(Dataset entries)
[Start of Attachment]

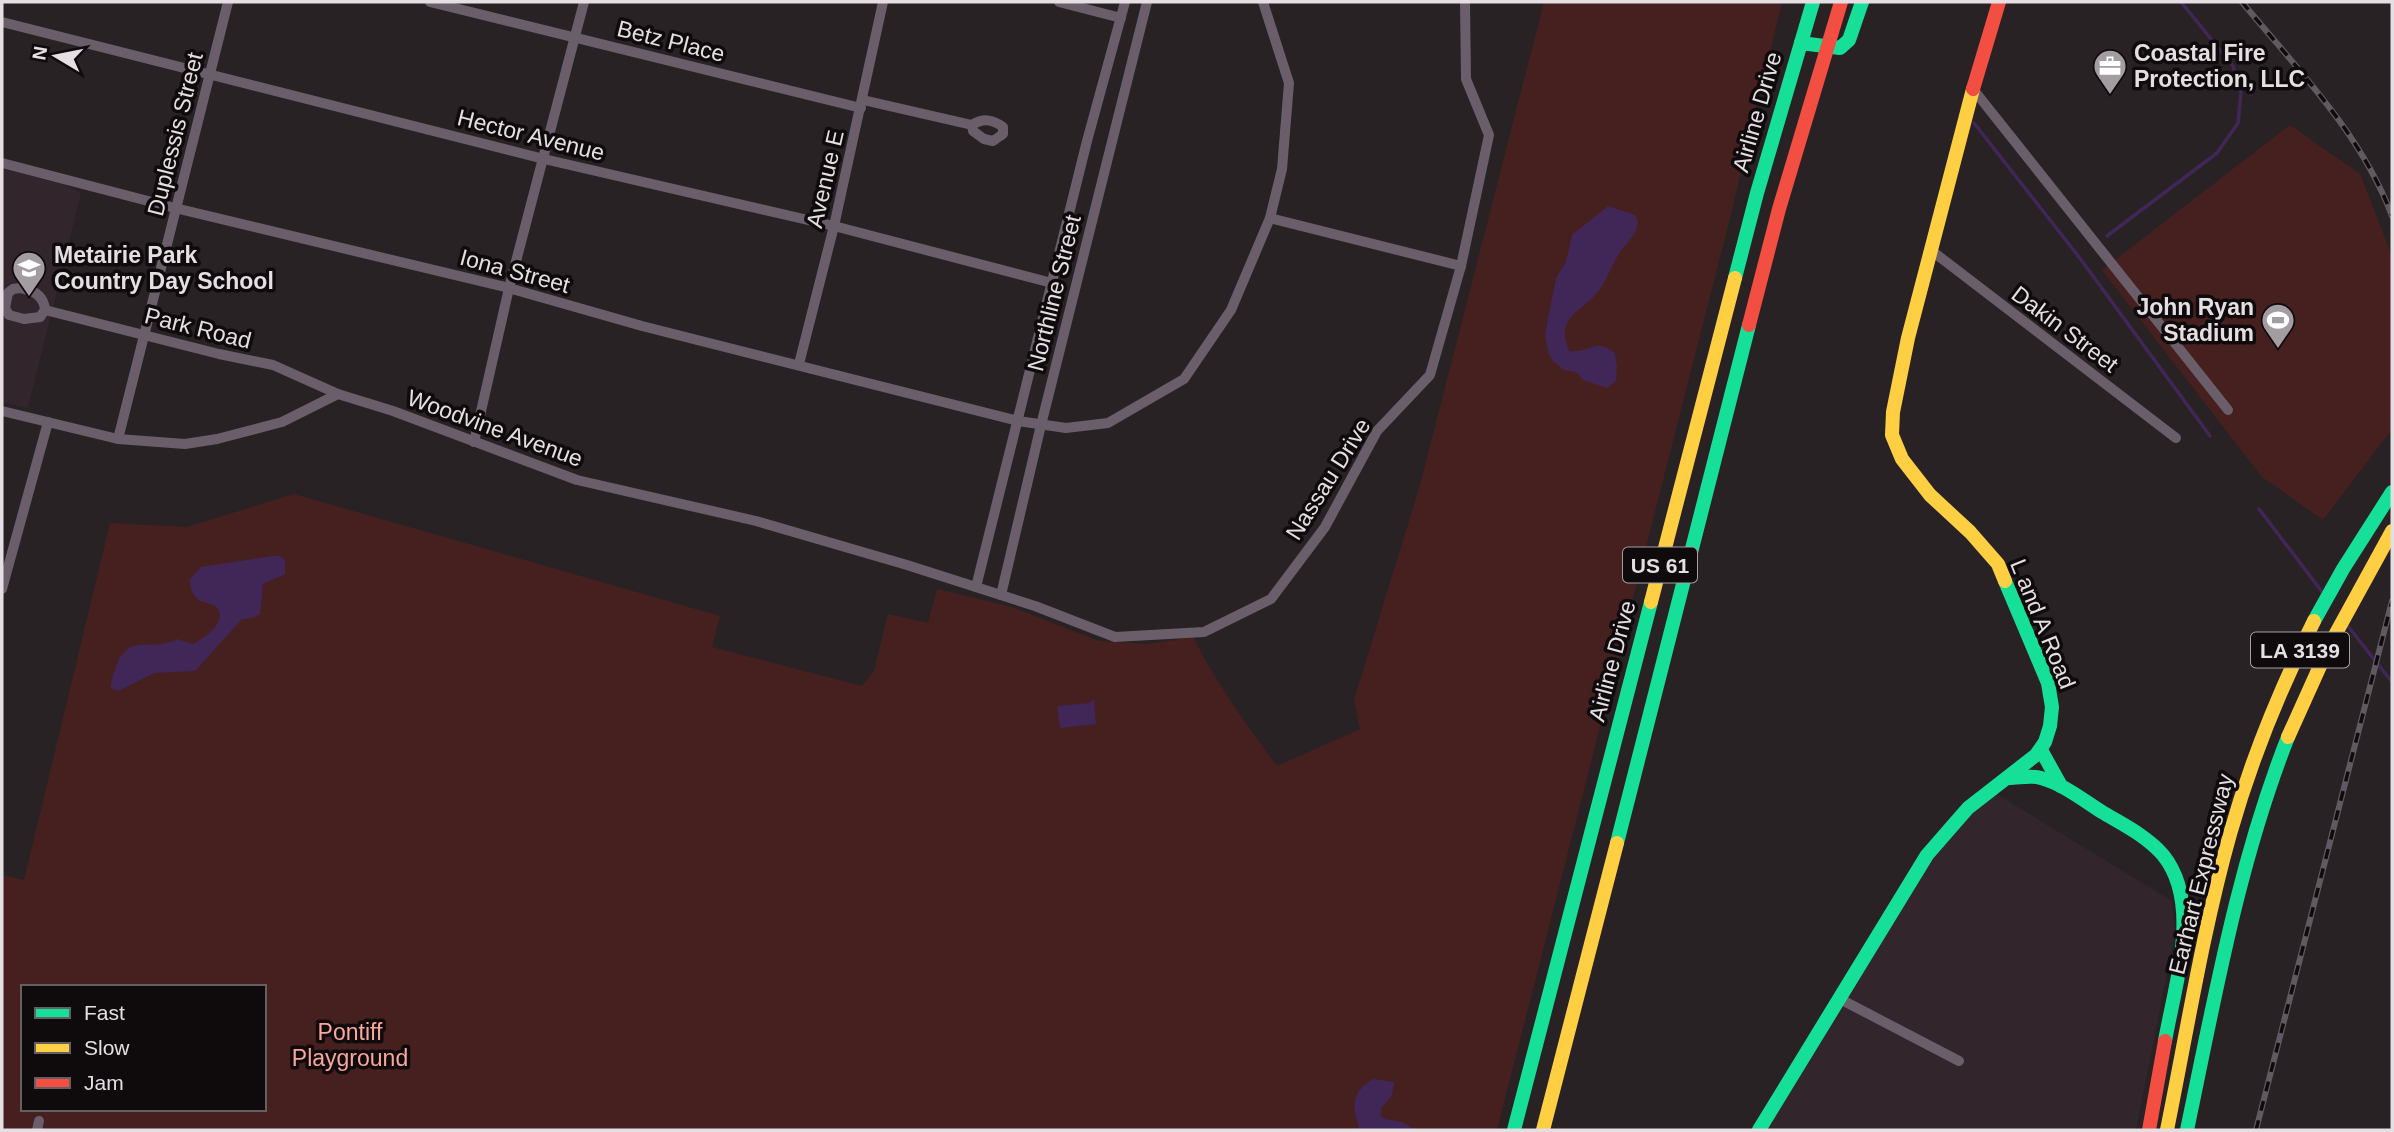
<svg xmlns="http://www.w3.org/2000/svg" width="2394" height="1132" viewBox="0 0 2394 1132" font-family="Arial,sans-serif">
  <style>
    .built { fill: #33252c }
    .green { fill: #46201f; fill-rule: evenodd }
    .water { fill: #412658 }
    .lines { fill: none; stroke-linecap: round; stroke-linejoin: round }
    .stream { stroke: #412658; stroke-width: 3.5 }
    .street { stroke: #695e69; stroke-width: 10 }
    .fast { stroke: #16e098; stroke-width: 14 }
    .slow { stroke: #ffcf43; stroke-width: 14 }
    .jam { stroke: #f24e42; stroke-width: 14 }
    .rail-casing { stroke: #615960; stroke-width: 6 }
    .rail { stroke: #0f0b0d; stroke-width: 3.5; stroke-dasharray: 10; stroke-linecap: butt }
    .labels { text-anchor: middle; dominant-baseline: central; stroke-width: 7; stroke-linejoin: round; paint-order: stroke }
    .shield { fill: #0f0b0d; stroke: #a59fa2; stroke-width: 2 }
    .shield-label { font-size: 21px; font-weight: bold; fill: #e5dee2 }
    .street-label { font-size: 23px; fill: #e5dee2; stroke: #0f0b0d }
    .poi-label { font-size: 23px; font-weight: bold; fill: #e5dee2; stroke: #0f0b0d; text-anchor: start }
    .park-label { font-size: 23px; fill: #faa59d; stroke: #0f0b0d }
  </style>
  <rect width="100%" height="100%" fill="#282225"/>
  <g class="built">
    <path d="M2,169L63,184L81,193L28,408L2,402Z"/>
    <path d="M1985,787L2172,901L2175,933L2136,1130H1753L1918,856L1949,818Z"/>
  </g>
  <g class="green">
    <path d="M1544,2H1782L1729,222L1497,1130H2V875L24,880L110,523L187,527L294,494L720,616L712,647L862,686L874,671L888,614L928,623L937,589L1012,607L1099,641L1148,644L1193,637C1216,683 1246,724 1277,766L1360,729L1354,700L1420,485ZM23,987H264V1109H23Z"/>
    <path d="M2290,125L2360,174L2392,256V429L2323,520L2262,477L2102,270Z"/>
  </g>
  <g class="water">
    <path d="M1608,206L1635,215C1638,221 1639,224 1636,230C1633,238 1625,244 1620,252C1612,264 1608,278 1599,290C1583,313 1554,315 1569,351C1589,354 1595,337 1615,353L1617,366L1616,381L1607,388L1583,380L1576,372L1564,370L1553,361L1548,352L1545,334L1556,278L1566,262L1572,235Z"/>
    <path d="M273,556H280L285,560V574L263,584L260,614L253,618L242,619L195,671L154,673L118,691L111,688C111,680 113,675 116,667C129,631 152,653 177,639L193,644C204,638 226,624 218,609C212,598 191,610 190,579L201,567Z"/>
    <path d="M1094,699L1096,724L1060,728L1057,706L1089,703Z"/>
    <path d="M1373,1079L1394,1082L1392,1096L1381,1108V1116L1384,1119L1402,1122L1416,1130H1360C1352,1107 1350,1093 1373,1079Z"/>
  </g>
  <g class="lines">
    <g class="stream">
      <path d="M1974,123L2079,257L2210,436"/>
      <path d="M2107,236L2217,153L2238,123L2241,92L2233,66L2181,2"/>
      <path d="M2259,509L2323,593"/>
      <path d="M2347,625L2392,682"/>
    </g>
    <g class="street">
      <path d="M430,2L861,108"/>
      <path d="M1059,2L1121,18"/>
      <path d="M2,22L544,159L834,226L1052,283"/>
      <path d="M1973,89L2228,410"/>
      <path d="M863,100L972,125L973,131L984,139L993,141L1003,134V127C992,119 983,118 972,125"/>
      <path d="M2,163L175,208L509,288L642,326L1018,421L1066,428L1108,423L1184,379L1231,310L1270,218L1282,169L1289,83L1263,2"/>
      <path d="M1270,218L1461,266"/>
      <path d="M1932,251L2176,438"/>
      <path d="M20,288C34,290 44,296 45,310L40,317L24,319L9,315L5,308L8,293L13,289Z"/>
      <path d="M45,310L219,354L273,365L338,394"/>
      <path d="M799,364L834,226L883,2"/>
      <path d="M2,411L118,439L185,444L217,439L282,422L338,394L393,411L577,480L756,521L907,565L1035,606L1115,637L1204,632L1271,599L1325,527L1377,431L1430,375L1461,266L1489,135L1466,79L1465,2"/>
      <path d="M118,439L228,2"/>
      <path d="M474,442L509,288L584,2"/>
      <path d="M976,587L1087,141L1125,2"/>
      <path d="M2,589L48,422"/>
      <path d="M1001,595L1041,425L1147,2"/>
      <path d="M1840,999L1959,1061"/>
      <path d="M37,1130L39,1121"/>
    </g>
    <g class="fast">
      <path d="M1801,43L1840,48L1849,40L1862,2"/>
      <path d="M1735,278L1757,193L1813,2"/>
      <path d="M2314,621L2343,569L2392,492"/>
      <path d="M2041,750L2061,786"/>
      <path d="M2009,778C2019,778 2032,775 2041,778C2063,784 2083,800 2102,812C2122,824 2147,836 2163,855C2202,903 2175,984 2165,1041"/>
      <path d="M1617,843L1749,325"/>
      <path d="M1514,1130L1651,602"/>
      <path d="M1759,1130L1927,855L1968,808L2036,755L2045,742L2050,726L2052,707L2048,683L2005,581"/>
      <path d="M2187,1130C2215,997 2238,864 2288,737"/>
    </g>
    <g class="slow">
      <path d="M1973,89L1908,338L1893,412L1892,435L1902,459L1930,495L1970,532L1998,564L2005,581"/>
      <path d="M1651,602L1735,278"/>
      <path d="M2288,737L2329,646L2392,531"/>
      <path d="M1543,1130L1617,843"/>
      <path d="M2167,1130C2187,1031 2203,930 2230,834C2251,760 2280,689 2314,621"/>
    </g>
    <g class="jam">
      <path d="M1973,89L1999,2"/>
      <path d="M1749,325L1779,209L1841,2"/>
      <path d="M2149,1130L2165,1041"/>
    </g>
    <defs>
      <g id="rail">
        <path d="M2242,2C2297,69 2361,133 2392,216"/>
        <path d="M2256,1130L2392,601"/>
      </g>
    </defs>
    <use href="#rail" class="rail-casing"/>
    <use href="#rail" class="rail"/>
  </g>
  <defs>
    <symbol id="office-pin" viewBox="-11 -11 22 30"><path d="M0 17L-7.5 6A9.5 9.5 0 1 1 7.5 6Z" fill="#a39ca0" stroke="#0f0b0d"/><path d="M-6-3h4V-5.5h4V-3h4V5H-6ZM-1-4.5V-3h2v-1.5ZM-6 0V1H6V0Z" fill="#fff"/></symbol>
    <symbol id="school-pin" viewBox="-11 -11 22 30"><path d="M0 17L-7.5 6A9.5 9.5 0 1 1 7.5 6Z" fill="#a39ca0" stroke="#0f0b0d"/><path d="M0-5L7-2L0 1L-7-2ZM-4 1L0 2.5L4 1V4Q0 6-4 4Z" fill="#fff"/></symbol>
    <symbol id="stadium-pin" viewBox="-11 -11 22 30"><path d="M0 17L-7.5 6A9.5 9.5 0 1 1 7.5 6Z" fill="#a39ca0" stroke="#0f0b0d"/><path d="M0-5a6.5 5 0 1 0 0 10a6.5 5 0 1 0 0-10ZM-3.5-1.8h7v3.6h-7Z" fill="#fff"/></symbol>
  </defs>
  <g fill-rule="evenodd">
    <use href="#office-pin" x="2091" y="47" width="38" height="52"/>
    <use href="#school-pin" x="10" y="249" width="38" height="52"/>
    <use href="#stadium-pin" x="2259" y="301" width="38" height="52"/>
  </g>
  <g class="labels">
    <g class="shield">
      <rect x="1623" y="547.5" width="74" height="35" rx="5"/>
      <rect x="2251" y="632.5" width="98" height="35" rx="5"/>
    </g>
    <g class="shield-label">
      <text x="1660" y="565">US 61</text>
      <text x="2300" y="650">LA 3139</text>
    </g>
    <g class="street-label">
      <text transform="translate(671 41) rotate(14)">Betz Place</text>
      <text transform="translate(1757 112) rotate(-74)">Airline Drive</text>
      <text transform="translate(175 134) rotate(-76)">Duplessis Street</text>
      <text transform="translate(531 135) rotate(14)">Hector Avenue</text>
      <text transform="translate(825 179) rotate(-77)">Avenue E</text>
      <text transform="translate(515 271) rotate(15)">Iona Street</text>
      <text transform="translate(1054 293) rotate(-76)">Northline Street</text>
      <text transform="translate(198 328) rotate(14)">Park Road</text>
      <text transform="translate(2065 329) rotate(37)">Dakin Street</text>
      <text transform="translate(495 428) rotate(20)">Woodvine Avenue</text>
      <text transform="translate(1328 479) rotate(-58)">Nassau Drive</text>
      <text transform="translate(2043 624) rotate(68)">L and A Road</text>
      <text transform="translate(1612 661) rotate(-75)">Airline Drive</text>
      <text transform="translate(2201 874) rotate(-76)">Earhart Expressway</text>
    </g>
    <g class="poi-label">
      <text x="2134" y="53">Coastal Fire<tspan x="2134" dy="26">Protection, LLC</tspan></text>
      <text x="54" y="255">Metairie Park<tspan x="54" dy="26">Country Day School</tspan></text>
      <text x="2254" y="307" text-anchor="end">John Ryan<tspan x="2254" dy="26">Stadium</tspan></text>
    </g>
    <g class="park-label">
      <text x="350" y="1032">Pontiff<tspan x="350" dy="26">Playground</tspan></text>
    </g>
  </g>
  <rect width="2394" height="1132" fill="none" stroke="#e5dee2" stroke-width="7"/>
  <rect x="21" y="985" width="245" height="126" fill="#0f0b0d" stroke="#655f62" stroke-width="2"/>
  <rect x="35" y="1008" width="35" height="10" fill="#16e098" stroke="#655f62" stroke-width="2"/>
  <text x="84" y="1020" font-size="21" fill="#e5dee2">Fast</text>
  <rect x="35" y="1043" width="35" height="10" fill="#ffcf43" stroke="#655f62" stroke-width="2"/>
  <text x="84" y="1055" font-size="21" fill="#e5dee2">Slow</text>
  <rect x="35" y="1078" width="35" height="10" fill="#f24e42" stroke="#655f62" stroke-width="2"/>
  <text x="84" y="1090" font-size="21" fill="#e5dee2">Jam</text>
  <g transform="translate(56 56) rotate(280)" stroke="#0f0b0d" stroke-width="5" paint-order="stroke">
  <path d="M0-5L12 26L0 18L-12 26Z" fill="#e5dee2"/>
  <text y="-10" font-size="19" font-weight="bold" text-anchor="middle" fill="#e5dee2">N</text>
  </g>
</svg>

[End of Attachment]

WORK TO COMPLETE
Looking through the data above, copy out each line in which the string "lines" occurs.

SOLUTION
    .lines { fill: none; stroke-linecap: round; stroke-linejoin: round }
  <g class="lines">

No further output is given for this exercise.